23 July 2009

Play: River: Need

A___ and I promise to quit drinking and smoking and chewing and pills and pot and coffee and overeating and impatience (where applicable). We draw up a plan, which reads largely like this: we get in a canoe with two fishing poles, a tarp, two paddles, some worms, a flashlight, and some matches in a ziplock bag – our homemade detox.

We put in up above Tionesta. That first night, the sky closes in fast and we’ve never seen so much rain, and, once we hit the island, we can’t decide whether we should make a shelter first or build a fire. We can’t decide whether we should wade out in the deluge to find some crayfish for dinner or whether we should eat the worms. The short version of the story ends with us hungry and soaking wet, wrapped up in the tarp like so much meat inside a big blue burrito. In the middle of the night, I catch a fourteen-inch Maglite with the back of my head, because A___ woke from a dream in which I was a bear, sleeping in his tent. An honest mistake; we think no more of it. Next morning, A___ catches a crayfish and we can’t agree whether we should eat it or fish with it. In the meantime, I notice a Maple tree about two feet in diameter, shaped like a U, the trunk running horizontal for about twenty feet along the ground. A___ cannot fucking believe I’m worrying about trees at a moment like this – seconds after he’s baited his hook and I decided we should get on the river. We get on the river and there’s not a cloud in the sky, not a drop of sunscreen in the universe, and the minute I get my hook baited, Ange decides we should try to row like hell, the forty or so miles downriver to the camp. We throw up our hands in frustration. A___ decides he’ll agree with whatever I want to do, and that pisses me off, because I need his input, not his fucking approval.

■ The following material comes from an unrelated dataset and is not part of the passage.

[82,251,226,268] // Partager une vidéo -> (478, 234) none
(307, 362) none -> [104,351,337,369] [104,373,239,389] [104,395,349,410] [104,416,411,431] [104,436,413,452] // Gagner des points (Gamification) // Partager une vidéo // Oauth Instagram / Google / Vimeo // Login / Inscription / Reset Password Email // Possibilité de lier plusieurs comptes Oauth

I decide to act like I’m the only person in the world on the river, and I’m not sure what A___ does for the next couple hours, even as I steer us to shore under a bridge and watch him walk up over the hill. Now I’m the only person in the world on land, and when he gets back down the hill, I don’t know A___’s opinion about us carrying the canoe up to the road, and when D___ gets there I act like I’m the only person in the world tying the canoe to his roof, sitting in the car, walking into the restaurant. We smoke D___’s cigarettes while we wait for our omelets, acting like we’re each the only person in the world in that booth.

D___ asks us how our trip went. We stub our smokes and don’t look at each other and don’t talk about that canoe trip for more than six years at which point we’re good good buddies again, chewing tobacco and drinking our beer and smoking our pot and popping our pills and drinking our coffee and impatiently overeating (where applicable) and having a laugh about the tenure of our friendship, and A___ says, “You know, sometimes, when I think about that canoe trip, I still get pissed at you.” I set down my beer and lean forward a bit and say, “You? Get pissed? At me?”